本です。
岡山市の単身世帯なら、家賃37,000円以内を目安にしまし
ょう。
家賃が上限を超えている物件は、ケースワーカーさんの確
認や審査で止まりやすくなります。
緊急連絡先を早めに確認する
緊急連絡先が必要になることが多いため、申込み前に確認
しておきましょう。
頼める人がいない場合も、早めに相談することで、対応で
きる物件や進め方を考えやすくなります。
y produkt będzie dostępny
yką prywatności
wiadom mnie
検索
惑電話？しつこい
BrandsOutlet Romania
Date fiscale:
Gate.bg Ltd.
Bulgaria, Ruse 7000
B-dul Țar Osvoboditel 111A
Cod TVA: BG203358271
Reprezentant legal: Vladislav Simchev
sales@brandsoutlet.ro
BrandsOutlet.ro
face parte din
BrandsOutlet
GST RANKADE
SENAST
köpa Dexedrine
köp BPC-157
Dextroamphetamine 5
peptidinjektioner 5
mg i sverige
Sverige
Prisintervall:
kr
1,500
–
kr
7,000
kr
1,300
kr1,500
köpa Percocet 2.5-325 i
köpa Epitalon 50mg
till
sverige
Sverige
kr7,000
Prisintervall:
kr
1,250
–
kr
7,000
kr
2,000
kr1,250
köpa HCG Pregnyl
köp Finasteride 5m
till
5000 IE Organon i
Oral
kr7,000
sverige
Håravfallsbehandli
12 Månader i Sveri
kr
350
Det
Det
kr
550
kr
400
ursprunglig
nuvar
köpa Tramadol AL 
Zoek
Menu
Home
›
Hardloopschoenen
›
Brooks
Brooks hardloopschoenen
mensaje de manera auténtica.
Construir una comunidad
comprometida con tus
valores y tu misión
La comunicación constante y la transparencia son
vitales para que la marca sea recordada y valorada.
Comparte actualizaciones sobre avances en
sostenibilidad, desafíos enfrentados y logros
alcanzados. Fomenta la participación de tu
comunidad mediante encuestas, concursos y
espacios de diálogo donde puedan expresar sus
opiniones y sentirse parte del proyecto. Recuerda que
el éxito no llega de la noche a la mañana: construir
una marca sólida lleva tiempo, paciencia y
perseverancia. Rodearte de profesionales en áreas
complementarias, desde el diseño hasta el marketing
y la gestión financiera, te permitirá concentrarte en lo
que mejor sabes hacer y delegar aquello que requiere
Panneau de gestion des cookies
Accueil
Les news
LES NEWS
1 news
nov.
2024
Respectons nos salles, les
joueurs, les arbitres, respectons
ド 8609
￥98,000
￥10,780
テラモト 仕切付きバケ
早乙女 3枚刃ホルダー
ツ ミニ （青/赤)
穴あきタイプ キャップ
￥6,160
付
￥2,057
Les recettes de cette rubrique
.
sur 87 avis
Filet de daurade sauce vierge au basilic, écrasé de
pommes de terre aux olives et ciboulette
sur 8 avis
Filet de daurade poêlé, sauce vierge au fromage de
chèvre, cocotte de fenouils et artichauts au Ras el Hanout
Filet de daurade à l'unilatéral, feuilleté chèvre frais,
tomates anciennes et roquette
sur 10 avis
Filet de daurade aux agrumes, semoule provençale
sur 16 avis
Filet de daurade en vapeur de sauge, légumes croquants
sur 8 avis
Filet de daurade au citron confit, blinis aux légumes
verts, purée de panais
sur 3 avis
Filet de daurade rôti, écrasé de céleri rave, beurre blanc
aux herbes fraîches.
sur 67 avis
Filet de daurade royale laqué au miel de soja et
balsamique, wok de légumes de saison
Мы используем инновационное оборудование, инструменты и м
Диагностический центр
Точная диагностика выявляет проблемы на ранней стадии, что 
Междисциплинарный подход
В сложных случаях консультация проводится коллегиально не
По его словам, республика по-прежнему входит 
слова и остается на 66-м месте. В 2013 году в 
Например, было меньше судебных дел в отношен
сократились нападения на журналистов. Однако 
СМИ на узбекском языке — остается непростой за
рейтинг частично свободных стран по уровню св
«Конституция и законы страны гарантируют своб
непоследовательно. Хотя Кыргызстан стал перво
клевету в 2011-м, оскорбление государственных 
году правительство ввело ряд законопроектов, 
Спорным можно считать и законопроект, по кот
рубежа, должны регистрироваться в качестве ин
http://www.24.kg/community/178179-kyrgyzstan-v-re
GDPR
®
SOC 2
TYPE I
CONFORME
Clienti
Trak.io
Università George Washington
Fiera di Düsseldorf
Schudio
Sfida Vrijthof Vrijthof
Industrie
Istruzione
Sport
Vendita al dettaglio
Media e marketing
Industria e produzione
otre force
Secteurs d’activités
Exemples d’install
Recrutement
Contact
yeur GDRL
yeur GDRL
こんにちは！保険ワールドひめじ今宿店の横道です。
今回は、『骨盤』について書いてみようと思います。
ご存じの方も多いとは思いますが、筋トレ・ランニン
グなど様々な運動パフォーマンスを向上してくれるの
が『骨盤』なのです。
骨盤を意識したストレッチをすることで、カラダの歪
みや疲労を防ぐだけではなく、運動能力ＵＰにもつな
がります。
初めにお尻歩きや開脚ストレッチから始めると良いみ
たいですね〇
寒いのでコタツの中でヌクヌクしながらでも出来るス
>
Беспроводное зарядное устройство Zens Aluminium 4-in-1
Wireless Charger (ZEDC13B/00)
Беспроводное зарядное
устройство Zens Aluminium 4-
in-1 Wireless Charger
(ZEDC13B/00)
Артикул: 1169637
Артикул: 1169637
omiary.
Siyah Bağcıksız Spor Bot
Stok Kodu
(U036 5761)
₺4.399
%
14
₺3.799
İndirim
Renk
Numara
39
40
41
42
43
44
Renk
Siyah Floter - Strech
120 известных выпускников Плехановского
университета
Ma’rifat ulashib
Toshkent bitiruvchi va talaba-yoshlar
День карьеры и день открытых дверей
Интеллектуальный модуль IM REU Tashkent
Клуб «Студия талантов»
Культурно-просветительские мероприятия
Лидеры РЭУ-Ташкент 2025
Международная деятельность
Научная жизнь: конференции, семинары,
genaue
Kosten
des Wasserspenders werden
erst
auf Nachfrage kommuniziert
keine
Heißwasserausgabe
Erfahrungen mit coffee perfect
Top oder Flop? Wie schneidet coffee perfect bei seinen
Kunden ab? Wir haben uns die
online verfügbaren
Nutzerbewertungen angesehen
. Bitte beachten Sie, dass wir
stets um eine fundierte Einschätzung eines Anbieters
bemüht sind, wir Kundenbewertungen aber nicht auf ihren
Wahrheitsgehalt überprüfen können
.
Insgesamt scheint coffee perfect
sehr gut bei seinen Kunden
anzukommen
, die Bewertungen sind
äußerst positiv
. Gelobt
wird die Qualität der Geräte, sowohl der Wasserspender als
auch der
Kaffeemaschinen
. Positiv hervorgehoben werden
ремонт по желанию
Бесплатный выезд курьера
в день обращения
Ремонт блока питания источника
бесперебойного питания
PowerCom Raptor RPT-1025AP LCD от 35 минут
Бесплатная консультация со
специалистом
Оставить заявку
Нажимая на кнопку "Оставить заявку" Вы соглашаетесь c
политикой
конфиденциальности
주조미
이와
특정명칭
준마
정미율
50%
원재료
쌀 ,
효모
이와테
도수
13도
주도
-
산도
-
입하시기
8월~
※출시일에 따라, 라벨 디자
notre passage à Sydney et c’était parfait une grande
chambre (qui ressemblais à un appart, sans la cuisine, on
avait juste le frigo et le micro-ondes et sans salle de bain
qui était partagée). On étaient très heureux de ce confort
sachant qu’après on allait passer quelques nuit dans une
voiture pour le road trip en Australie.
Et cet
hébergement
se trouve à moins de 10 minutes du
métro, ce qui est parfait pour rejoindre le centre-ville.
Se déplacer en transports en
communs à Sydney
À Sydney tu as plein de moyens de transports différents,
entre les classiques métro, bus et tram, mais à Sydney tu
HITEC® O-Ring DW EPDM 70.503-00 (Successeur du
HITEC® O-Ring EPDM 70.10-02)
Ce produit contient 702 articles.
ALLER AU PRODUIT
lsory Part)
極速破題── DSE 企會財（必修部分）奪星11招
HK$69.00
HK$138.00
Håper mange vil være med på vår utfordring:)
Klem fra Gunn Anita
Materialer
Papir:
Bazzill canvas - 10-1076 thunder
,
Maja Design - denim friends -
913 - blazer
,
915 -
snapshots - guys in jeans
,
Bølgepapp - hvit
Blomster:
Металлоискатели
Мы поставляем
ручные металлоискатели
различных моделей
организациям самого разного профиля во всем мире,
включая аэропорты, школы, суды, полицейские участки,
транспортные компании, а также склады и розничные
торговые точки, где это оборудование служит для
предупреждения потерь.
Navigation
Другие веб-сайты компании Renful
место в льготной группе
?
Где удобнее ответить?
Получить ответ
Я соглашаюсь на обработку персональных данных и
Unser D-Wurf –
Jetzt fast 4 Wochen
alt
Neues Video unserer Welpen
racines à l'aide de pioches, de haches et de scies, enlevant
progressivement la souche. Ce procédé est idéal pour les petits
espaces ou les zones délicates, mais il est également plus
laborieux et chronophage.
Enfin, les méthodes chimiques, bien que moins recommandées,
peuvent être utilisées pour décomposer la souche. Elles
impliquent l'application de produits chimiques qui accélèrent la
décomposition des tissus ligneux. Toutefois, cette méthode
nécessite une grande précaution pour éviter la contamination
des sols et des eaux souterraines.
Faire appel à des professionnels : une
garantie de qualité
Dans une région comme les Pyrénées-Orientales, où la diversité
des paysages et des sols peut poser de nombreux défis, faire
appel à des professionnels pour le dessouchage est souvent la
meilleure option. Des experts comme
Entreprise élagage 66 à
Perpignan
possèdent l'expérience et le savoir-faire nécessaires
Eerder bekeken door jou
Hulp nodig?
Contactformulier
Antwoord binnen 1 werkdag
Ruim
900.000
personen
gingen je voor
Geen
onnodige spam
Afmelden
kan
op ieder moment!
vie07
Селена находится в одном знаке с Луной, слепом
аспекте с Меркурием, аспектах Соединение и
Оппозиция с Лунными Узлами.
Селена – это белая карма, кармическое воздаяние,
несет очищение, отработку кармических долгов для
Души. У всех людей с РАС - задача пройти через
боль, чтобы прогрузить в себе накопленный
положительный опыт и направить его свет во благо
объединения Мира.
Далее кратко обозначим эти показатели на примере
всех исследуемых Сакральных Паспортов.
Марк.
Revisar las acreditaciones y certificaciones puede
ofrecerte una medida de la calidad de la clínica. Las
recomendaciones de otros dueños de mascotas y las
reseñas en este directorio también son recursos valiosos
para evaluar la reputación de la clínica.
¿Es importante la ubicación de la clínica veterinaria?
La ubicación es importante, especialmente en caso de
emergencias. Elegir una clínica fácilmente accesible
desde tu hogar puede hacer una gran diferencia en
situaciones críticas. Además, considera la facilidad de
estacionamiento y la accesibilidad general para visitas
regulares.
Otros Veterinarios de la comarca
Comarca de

What you have to do: From the beginning of the listing above down to the line with "vitales para que", every line should be restated exactly.

Result of this exercise:
本です。
岡山市の単身世帯なら、家賃37,000円以内を目安にしまし
ょう。
家賃が上限を超えている物件は、ケースワーカーさんの確
認や審査で止まりやすくなります。
緊急連絡先を早めに確認する
緊急連絡先が必要になることが多いため、申込み前に確認
しておきましょう。
頼める人がいない場合も、早めに相談することで、対応で
きる物件や進め方を考えやすくなります。
y produkt będzie dostępny
yką prywatności
wiadom mnie
検索
惑電話？しつこい
BrandsOutlet Romania
Date fiscale:
Gate.bg Ltd.
Bulgaria, Ruse 7000
B-dul Țar Osvoboditel 111A
Cod TVA: BG203358271
Reprezentant legal: Vladislav Simchev
sales@brandsoutlet.ro
BrandsOutlet.ro
face parte din
BrandsOutlet
GST RANKADE
SENAST
köpa Dexedrine
köp BPC-157
Dextroamphetamine 5
peptidinjektioner 5
mg i sverige
Sverige
Prisintervall:
kr
1,500
–
kr
7,000
kr
1,300
kr1,500
köpa Percocet 2.5-325 i
köpa Epitalon 50mg
till
sverige
Sverige
kr7,000
Prisintervall:
kr
1,250
–
kr
7,000
kr
2,000
kr1,250
köpa HCG Pregnyl
köp Finasteride 5m
till
5000 IE Organon i
Oral
kr7,000
sverige
Håravfallsbehandli
12 Månader i Sveri
kr
350
Det
Det
kr
550
kr
400
ursprunglig
nuvar
köpa Tramadol AL 
Zoek
Menu
Home
›
Hardloopschoenen
›
Brooks
Brooks hardloopschoenen
mensaje de manera auténtica.
Construir una comunidad
comprometida con tus
valores y tu misión
La comunicación constante y la transparencia son
vitales para que la marca sea recordada y valorada.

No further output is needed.